Mijn moeder deelde haar kamer in het ziekenhuis met een vrouw die Edna heette. Edna stopte haar zuurstofslang de hele tijd in haar reet. Ze was duidelijk verward en kreeg nooit visite. De zuster kwam om de paar uur langs om de slang eruit te halen. "Oh Edna! Waar is die slang? Zit-ie weer in je kont?" vroeg ze dan. Ik zal Edna nooit vergeten, omdat ze mijn moeder aan het lachen maakte, ook al had ze dat zelf niet door. Net als de zusters, die altijd superaardig, zorgzaam en grappig waren.

Kanker is een brute ziekte die zich niet makkelijk gewonnen geeft. Na iedere behandeling steekt hij zijn middelvinger naar je op en zegt hij: "Ik ben nog lang niet klaar met jou, sukkel." Maar de manier waarop zieken en overlevenden met hun behandeling omgaan, getuigt van de wilskracht en de weerbaarheid van de mens.
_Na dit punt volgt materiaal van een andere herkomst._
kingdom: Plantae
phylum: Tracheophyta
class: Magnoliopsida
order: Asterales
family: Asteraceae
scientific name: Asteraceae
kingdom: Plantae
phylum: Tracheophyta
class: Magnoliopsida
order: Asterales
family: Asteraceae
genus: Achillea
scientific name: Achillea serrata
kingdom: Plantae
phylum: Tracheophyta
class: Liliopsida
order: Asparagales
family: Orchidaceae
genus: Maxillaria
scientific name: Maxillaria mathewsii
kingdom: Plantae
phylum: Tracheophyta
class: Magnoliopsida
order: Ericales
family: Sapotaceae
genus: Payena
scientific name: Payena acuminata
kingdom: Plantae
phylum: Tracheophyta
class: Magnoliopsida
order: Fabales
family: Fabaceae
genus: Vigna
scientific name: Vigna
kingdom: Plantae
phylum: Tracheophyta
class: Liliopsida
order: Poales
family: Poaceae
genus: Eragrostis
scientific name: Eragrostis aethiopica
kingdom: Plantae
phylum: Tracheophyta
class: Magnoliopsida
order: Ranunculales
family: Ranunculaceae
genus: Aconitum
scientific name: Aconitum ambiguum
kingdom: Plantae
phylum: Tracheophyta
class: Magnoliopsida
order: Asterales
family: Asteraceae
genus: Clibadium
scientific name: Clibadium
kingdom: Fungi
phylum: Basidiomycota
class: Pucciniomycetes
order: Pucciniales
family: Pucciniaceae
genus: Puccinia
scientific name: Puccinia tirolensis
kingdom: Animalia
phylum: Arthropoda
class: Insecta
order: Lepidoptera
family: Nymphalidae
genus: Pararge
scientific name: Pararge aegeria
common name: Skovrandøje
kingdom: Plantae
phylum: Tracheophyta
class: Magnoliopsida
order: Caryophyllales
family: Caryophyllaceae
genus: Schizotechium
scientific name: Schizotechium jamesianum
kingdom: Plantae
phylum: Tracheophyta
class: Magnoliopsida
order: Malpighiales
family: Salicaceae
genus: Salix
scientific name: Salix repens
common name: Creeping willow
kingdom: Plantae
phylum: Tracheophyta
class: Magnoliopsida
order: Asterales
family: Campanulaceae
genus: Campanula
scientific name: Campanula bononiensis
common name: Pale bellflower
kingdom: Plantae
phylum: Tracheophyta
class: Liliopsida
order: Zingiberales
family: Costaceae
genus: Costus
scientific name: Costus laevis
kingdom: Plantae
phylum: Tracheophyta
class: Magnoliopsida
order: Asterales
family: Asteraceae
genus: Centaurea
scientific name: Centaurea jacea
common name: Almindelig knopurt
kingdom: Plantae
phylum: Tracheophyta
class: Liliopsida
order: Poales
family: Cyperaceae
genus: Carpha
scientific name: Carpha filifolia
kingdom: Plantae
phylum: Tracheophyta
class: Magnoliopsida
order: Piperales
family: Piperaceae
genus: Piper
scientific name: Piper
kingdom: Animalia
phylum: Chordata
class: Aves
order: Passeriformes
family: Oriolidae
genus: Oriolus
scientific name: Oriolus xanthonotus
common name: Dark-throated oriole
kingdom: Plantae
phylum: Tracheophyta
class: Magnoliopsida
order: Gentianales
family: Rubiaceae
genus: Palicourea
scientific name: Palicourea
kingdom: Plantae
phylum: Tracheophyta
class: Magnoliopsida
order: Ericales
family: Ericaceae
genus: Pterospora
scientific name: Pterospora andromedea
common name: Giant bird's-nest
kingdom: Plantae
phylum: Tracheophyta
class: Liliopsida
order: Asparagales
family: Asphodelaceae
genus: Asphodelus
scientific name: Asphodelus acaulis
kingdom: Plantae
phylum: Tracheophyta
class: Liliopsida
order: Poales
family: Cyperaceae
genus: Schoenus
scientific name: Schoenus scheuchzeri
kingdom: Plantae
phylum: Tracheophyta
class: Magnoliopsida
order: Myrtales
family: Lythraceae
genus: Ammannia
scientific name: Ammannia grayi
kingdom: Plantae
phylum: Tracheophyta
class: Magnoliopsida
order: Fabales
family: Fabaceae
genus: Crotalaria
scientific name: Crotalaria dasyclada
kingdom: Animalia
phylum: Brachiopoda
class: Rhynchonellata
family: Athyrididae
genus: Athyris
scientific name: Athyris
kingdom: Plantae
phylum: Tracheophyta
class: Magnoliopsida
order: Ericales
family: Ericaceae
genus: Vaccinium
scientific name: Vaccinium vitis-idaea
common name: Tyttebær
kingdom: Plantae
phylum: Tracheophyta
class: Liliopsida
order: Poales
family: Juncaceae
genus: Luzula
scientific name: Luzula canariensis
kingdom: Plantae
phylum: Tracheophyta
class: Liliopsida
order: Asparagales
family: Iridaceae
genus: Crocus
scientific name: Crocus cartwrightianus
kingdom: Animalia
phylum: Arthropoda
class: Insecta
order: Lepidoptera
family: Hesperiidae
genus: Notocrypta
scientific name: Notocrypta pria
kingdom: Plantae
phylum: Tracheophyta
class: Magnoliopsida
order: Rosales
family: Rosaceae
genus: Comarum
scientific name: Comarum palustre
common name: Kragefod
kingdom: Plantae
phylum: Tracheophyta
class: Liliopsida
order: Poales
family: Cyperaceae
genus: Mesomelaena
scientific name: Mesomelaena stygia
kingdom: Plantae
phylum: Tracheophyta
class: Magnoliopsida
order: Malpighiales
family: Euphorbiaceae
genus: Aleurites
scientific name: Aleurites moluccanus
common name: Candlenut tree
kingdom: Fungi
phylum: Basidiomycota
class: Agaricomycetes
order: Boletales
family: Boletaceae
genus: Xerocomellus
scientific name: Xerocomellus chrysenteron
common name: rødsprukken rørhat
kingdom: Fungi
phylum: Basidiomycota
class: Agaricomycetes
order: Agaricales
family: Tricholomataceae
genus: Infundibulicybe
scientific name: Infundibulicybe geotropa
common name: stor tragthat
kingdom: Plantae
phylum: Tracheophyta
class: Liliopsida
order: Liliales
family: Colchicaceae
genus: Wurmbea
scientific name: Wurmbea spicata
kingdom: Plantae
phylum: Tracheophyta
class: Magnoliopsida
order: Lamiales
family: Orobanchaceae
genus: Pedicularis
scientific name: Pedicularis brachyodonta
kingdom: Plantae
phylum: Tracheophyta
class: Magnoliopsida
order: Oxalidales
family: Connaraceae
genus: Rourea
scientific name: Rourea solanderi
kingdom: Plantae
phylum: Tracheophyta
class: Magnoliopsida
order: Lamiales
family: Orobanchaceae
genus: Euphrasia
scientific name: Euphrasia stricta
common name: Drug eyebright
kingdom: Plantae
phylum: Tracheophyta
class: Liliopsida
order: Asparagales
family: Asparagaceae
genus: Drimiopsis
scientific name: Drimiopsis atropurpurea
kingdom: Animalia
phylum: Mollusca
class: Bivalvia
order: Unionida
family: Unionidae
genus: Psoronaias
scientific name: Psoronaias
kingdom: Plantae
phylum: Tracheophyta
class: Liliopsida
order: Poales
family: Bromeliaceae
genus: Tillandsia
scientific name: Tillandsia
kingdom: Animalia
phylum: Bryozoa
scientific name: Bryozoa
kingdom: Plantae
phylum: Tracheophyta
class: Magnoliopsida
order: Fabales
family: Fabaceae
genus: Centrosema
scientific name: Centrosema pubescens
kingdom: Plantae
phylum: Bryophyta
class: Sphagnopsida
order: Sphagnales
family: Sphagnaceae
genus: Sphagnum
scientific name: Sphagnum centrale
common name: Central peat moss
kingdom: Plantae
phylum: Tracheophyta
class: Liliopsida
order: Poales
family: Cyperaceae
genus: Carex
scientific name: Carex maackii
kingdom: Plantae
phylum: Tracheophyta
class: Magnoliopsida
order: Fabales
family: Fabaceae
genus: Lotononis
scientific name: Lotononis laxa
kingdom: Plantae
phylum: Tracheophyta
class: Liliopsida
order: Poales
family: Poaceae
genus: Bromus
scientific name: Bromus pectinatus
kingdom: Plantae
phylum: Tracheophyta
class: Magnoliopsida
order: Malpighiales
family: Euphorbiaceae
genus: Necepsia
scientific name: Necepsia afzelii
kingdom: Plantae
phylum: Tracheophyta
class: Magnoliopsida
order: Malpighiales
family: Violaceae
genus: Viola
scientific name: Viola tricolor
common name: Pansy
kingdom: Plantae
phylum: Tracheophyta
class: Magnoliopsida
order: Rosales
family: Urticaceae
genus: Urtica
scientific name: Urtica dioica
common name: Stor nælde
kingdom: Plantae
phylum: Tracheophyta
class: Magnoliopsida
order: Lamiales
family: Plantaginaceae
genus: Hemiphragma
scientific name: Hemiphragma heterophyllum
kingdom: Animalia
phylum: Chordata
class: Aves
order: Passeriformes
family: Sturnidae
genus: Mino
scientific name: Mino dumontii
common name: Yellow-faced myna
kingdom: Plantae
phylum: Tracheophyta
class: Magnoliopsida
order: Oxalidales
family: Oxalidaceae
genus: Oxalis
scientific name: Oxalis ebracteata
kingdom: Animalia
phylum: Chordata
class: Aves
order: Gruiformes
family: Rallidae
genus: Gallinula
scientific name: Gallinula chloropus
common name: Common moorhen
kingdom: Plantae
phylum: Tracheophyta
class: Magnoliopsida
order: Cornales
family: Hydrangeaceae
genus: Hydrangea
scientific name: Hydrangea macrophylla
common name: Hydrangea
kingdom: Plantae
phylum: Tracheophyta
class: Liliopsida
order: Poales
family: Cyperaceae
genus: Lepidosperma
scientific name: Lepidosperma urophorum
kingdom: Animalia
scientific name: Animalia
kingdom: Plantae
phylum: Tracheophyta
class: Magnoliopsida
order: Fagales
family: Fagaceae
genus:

Op een dag zal kanker niet meer winnen, dat weet ik zeker. Je moet de hardnekkigheid van kanker bestrijden met humor, je moet er om kunnen blijven lachen. Zelfs als er weinig hoop is en je je schuldig voelt. Want als je niet lacht, dan huil je. Geloof me, het is één van de weinige manieren om ermee om te gaan.